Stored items
*****

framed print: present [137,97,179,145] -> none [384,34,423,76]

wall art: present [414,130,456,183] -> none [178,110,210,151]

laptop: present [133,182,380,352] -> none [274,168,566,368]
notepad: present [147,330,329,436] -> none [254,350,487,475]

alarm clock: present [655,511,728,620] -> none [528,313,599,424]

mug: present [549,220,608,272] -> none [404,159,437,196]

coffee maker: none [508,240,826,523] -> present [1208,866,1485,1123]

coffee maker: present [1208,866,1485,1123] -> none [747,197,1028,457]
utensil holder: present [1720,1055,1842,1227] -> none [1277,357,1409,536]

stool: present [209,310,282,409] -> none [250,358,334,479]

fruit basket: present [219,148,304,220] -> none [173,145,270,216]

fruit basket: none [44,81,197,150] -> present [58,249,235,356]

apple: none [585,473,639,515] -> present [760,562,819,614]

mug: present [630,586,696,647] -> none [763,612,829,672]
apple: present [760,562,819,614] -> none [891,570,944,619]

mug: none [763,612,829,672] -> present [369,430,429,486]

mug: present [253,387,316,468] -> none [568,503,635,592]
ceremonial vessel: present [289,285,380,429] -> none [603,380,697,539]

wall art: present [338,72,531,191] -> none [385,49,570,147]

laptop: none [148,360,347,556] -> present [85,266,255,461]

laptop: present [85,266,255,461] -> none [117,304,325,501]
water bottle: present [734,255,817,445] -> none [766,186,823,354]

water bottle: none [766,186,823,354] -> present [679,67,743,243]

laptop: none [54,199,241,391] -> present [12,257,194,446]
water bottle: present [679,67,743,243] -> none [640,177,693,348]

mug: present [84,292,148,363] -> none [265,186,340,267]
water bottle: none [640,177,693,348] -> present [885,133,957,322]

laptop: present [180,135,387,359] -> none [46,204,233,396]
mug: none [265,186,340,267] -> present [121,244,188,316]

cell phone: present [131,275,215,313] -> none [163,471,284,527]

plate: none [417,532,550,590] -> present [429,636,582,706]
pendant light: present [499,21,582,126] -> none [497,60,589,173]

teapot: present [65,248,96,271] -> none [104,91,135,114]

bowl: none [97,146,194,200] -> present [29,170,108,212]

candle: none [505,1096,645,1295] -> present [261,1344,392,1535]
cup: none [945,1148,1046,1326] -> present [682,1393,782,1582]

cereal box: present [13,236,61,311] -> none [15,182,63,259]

*****

◆ **Requirement**: Repeat word for word the lines above that run from the line containing "laptop: present [133,182,380,352]" through the line containing "coffee maker: none", both ends included, and nothing else.

◆ **Task solution**:
laptop: present [133,182,380,352] -> none [274,168,566,368]
notepad: present [147,330,329,436] -> none [254,350,487,475]

alarm clock: present [655,511,728,620] -> none [528,313,599,424]

mug: present [549,220,608,272] -> none [404,159,437,196]

coffee maker: none [508,240,826,523] -> present [1208,866,1485,1123]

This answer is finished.